When you reach the line containing "21,1,0.09658,0.03051,0,0,270.0*" in the data below, begin returning lines exactly as written, and stop once the line containing "X0252836D02*" has been returned.

Entries taken from a collection:
###
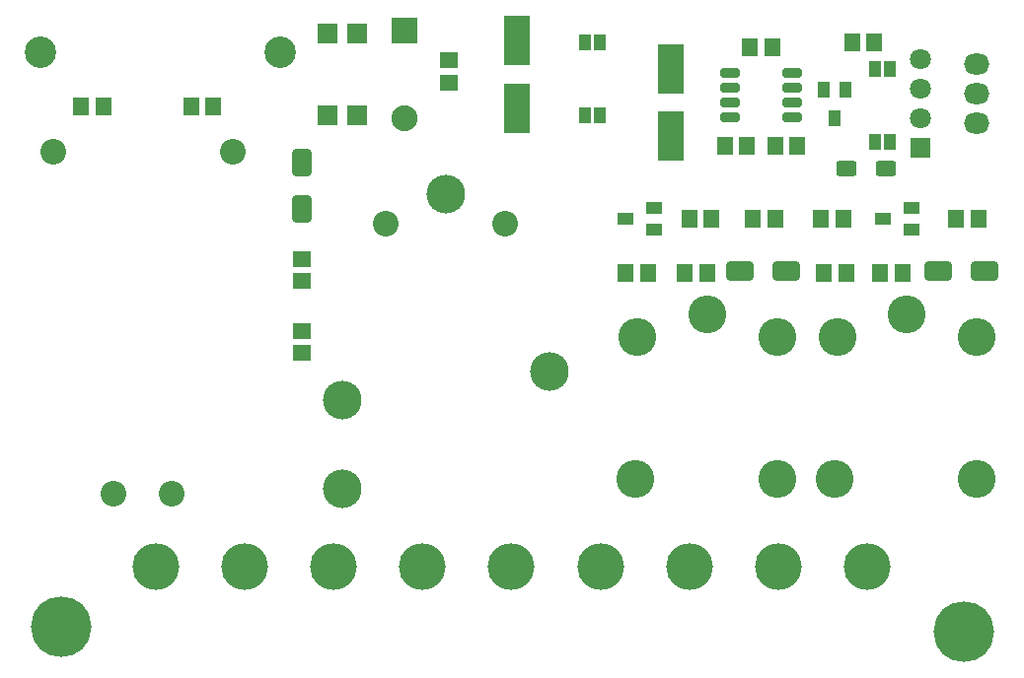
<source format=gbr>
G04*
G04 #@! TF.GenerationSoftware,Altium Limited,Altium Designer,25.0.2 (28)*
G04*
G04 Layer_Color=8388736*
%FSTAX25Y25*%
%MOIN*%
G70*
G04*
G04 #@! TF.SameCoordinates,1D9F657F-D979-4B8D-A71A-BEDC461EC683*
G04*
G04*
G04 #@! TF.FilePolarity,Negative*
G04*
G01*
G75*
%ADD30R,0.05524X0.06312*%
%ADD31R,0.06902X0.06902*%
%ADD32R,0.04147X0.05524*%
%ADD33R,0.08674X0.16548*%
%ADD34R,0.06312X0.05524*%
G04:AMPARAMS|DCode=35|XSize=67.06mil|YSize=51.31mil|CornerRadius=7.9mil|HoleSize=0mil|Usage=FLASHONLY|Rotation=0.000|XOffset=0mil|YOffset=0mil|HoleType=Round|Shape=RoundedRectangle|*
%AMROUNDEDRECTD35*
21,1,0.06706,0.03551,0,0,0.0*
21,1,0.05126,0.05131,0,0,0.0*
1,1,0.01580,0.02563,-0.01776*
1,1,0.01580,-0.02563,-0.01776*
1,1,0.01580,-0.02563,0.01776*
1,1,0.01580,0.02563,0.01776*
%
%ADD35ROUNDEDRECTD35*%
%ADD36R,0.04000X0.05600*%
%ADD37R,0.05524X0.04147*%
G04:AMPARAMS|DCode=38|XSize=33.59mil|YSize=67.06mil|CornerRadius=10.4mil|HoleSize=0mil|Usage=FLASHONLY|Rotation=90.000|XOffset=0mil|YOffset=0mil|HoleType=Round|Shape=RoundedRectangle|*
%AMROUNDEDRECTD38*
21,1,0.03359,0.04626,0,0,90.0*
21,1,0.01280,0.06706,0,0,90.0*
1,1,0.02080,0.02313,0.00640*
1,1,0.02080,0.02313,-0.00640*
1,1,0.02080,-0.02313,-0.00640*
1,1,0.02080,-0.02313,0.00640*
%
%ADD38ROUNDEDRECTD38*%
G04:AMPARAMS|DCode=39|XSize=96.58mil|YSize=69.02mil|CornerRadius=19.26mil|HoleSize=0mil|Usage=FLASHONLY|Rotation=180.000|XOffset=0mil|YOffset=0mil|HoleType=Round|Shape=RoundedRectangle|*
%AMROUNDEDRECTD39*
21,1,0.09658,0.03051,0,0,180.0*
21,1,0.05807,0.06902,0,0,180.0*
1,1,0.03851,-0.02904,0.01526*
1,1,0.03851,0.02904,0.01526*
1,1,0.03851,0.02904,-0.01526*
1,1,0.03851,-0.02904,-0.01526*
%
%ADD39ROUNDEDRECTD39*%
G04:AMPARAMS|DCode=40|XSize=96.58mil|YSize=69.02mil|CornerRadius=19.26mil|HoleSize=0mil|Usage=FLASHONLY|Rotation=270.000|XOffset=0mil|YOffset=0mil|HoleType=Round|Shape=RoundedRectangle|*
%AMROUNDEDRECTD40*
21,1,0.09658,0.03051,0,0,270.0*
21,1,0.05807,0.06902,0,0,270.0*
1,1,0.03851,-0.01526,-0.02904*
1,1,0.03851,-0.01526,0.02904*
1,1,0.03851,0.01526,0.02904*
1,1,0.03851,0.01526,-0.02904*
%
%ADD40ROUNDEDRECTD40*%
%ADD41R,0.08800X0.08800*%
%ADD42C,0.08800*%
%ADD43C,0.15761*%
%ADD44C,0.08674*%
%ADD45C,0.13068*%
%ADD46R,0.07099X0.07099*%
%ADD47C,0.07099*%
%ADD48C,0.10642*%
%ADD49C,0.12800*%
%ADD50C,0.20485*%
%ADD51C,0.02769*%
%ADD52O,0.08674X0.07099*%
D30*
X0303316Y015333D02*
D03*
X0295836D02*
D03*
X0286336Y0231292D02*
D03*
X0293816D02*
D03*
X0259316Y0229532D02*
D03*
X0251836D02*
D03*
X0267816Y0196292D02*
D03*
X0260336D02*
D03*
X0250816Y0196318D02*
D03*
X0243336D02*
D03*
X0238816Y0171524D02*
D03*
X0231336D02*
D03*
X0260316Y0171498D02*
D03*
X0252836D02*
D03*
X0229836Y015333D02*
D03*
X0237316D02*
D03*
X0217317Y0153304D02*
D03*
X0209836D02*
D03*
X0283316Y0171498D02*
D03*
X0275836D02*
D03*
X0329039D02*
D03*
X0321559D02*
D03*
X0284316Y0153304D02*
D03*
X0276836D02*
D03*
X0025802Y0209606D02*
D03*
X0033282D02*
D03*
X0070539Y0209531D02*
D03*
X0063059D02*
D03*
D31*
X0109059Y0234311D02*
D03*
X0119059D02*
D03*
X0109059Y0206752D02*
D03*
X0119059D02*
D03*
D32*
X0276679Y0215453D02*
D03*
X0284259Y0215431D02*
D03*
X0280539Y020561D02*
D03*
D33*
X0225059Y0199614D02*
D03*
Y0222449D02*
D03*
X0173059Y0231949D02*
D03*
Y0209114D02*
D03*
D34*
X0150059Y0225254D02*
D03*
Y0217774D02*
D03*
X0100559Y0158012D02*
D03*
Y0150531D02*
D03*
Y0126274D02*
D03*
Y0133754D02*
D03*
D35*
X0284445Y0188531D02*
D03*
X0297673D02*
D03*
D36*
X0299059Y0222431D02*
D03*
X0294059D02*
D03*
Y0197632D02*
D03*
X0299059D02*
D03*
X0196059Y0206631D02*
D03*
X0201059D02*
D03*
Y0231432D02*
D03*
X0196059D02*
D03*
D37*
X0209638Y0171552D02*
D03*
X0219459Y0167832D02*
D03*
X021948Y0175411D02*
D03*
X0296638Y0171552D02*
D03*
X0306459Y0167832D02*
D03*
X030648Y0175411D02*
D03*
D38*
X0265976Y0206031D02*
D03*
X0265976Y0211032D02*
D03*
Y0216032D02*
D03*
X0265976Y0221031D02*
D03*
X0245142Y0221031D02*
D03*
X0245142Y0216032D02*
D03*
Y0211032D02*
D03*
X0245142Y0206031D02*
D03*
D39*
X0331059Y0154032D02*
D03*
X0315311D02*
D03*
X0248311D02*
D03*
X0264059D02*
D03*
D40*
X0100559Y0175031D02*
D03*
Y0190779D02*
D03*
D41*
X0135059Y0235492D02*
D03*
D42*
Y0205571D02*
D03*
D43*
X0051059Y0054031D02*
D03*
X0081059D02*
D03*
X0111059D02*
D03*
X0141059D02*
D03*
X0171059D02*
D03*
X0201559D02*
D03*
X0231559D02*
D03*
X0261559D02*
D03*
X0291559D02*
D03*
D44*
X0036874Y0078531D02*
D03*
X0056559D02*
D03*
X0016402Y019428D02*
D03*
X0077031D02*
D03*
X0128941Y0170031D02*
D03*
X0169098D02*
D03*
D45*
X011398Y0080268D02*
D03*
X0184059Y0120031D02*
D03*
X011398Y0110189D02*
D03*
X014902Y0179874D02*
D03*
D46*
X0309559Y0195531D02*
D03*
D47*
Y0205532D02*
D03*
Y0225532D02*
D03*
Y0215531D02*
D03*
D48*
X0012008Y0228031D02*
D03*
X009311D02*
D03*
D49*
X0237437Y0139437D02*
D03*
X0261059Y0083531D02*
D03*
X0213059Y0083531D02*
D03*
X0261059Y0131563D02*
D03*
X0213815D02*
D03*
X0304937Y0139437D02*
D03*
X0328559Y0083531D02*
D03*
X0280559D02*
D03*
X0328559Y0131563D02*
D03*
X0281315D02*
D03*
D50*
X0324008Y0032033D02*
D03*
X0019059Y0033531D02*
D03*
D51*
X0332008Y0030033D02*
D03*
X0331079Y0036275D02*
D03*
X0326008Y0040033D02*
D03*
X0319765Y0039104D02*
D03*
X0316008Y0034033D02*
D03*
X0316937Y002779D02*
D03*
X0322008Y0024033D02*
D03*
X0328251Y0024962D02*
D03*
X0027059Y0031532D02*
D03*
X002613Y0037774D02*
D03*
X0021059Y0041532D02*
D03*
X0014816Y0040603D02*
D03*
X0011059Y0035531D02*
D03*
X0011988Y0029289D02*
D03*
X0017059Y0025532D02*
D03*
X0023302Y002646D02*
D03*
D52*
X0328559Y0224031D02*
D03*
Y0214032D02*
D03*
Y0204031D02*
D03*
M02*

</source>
###
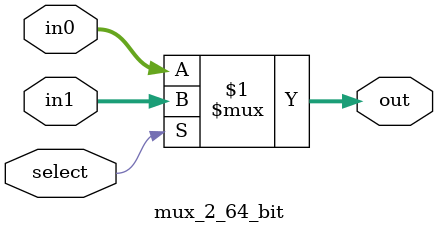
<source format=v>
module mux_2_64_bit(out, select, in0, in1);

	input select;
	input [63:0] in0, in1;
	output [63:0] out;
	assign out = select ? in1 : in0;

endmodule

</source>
###
SOLVED PROBLEM:
21,1,0.09658,0.03051,0,0,270.0*
21,1,0.05807,0.06902,0,0,270.0*
1,1,0.03851,-0.01526,-0.02904*
1,1,0.03851,-0.01526,0.02904*
1,1,0.03851,0.01526,0.02904*
1,1,0.03851,0.01526,-0.02904*
%
%ADD40ROUNDEDRECTD40*%
%ADD41R,0.08800X0.08800*%
%ADD42C,0.08800*%
%ADD43C,0.15761*%
%ADD44C,0.08674*%
%ADD45C,0.13068*%
%ADD46R,0.07099X0.07099*%
%ADD47C,0.07099*%
%ADD48C,0.10642*%
%ADD49C,0.12800*%
%ADD50C,0.20485*%
%ADD51C,0.02769*%
%ADD52O,0.08674X0.07099*%
D30*
X0303316Y015333D02*
D03*
X0295836D02*
D03*
X0286336Y0231292D02*
D03*
X0293816D02*
D03*
X0259316Y0229532D02*
D03*
X0251836D02*
D03*
X0267816Y0196292D02*
D03*
X0260336D02*
D03*
X0250816Y0196318D02*
D03*
X0243336D02*
D03*
X0238816Y0171524D02*
D03*
X0231336D02*
D03*
X0260316Y0171498D02*
D03*
X0252836D02*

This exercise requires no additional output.